CA, which is caused by the persistence of the nasal fin, is prevented by maternal administration of RA. (A–D) Frontal histological sections of WT and aldh1a3^KO embryos through the posterior portion of the nasal cavities at E11.5. In the WT embryo, the nasal cavity is large and the nasal fin has undergone a cleavage process, giving rise to the oropharyngeal membrane. In the aldh1a3^KO mutant, the cavity is narrow and the fin persists. (E–G) External lateral views of E12.5 heads. (H–J) Frontal histological sections at the level of the vomeronasal organ at E12.5. The embryos in G and J were from a mother treated with RA by oral gavage between E9 and E11. This RA treatment permits opening of the choana into the oral cavity and allows invagination of the nasolacrimal groove ectoderm but at this stage does not fully restore the growth of the ventral retina. (K) WT and aldh1a3^KO mice (1 mo old) born from a mother given dietary nonteratogenic doses of RA from E8.5 to E14.5. (L–O) Frontal histological sections through heads of mice shown in K. The nasal defects and HG agenesis caused by aldh1a3 knockout are prevented. Note, however, that a normal shape of the ethmoturbinates is not totally restored. Additionally, examination of serial sections shows that the opening of the nasal cavity into the nasopharynx is reduced in length (0.2 mm instead of 1 mm in WT). B, brain; CH, choana; D, dorsal retina; E, ethmoturbinate; F, nasal fin; L, lens; M, molar; MS, maxillary sinus; N, nasal cavity; ND, nasolacrimal duct; NG, nasolacrimal groove; NL, nasolateral process; NM, nasomedial process; NS, nasal septum; O, oropharyngeal cavity; OM, oropharyngeal membrane; P, nasopharynx; R, retina; S, secondary palate; T, tongue; V, ventral retina; VO, vomeronasal organ; *, blind choanal pit. [Scale bar = 150 μm (A and C), 50 μm (B and D), 300 μm (H–J), and 1.2 mm (L–O).]

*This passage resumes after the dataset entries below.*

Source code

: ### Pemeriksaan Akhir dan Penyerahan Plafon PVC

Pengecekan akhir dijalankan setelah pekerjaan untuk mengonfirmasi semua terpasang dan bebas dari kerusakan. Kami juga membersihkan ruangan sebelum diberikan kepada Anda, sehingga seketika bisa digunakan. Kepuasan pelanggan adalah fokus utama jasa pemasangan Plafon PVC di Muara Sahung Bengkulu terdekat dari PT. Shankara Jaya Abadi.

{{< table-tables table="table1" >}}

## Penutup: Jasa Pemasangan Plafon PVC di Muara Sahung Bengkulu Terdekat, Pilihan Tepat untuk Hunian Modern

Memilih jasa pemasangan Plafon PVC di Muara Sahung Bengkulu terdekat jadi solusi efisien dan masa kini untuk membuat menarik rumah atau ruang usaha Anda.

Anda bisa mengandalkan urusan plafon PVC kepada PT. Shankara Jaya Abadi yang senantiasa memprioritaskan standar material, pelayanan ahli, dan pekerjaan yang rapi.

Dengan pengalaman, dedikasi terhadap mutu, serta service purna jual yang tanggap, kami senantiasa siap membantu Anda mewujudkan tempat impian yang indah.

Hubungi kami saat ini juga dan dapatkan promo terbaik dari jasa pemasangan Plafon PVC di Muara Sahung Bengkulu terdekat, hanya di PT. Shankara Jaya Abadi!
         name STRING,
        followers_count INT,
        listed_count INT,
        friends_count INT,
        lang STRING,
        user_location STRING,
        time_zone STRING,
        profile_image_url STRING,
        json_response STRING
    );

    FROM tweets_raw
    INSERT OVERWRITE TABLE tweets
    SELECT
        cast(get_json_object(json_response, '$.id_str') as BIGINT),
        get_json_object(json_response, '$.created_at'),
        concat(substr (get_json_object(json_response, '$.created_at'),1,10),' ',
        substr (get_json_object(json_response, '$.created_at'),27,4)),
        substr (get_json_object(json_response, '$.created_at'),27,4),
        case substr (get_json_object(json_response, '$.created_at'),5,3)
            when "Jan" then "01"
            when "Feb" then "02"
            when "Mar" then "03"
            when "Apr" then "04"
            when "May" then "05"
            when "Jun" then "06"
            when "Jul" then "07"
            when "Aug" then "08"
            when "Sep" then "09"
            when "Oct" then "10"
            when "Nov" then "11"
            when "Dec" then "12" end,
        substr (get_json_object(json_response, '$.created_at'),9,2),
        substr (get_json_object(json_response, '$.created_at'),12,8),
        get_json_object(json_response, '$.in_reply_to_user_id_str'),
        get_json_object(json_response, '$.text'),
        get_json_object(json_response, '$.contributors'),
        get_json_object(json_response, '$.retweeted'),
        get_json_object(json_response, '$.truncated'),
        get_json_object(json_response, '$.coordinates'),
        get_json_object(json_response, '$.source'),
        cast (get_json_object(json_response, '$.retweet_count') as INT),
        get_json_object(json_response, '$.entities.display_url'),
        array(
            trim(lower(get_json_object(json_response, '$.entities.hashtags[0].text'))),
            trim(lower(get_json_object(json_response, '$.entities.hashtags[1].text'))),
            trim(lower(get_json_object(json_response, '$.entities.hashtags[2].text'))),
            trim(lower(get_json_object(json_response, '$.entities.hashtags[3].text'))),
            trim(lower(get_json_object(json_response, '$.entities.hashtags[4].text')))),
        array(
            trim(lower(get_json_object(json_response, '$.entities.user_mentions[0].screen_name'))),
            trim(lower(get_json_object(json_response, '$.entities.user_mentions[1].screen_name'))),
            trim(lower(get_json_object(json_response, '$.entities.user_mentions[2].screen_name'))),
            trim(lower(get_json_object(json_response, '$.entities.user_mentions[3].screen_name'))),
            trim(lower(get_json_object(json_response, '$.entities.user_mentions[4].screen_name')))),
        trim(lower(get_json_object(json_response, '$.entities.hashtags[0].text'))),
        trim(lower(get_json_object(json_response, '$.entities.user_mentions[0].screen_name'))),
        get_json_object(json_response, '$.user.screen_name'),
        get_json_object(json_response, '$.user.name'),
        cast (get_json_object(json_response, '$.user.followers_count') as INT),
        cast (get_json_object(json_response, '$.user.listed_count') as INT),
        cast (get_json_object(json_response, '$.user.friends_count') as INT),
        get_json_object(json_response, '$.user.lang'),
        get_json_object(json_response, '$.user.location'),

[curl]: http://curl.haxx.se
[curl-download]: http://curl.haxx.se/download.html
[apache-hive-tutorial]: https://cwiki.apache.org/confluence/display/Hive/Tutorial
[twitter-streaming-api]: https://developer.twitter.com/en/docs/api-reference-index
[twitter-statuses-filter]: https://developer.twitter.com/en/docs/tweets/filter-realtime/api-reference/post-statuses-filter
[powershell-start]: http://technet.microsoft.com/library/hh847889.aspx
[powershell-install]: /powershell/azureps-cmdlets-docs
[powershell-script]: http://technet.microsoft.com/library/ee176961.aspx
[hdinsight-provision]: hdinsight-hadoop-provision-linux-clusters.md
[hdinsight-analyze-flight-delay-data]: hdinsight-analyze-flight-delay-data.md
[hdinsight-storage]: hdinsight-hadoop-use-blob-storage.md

Persistence of Fgf8 expression in the nasal fin of aldh1a3^KO mutants. (A–D, F–I, and K–N) External views of whole-mount in situ hybridizations of the nasal region of WT and aldh1a3^KO embryos from E10 to E11 seen from the front with digoxigenin-labeled Raldh3 and Fgf8 antisense probes. (E, J, and O) In situ hybridization with digoxigenin-labeled Raldh3 or Eya2 antisense probes on frontal histological sections through the posterior portion of the nasal cavities at E11. Embryos in C, H, and M are identical to D, I, and N, respectively, but their heads were slightly tilted to better visualize the ventral portion of the nasal fin. Note that expression of Fgf8 in E10 and E10.5 aldh1a3^KO embryos was indistinguishable from that in WT. At E11, the nasal fin no longer expresses Fgf8 in WT embryos, even though it is still present as demonstrated by Eya2 expression. F, nasal fin; L, nasolateral process; M, nasomedial process; N, nasal cavity. [Scale bar = 80 μm (E, J, and O).]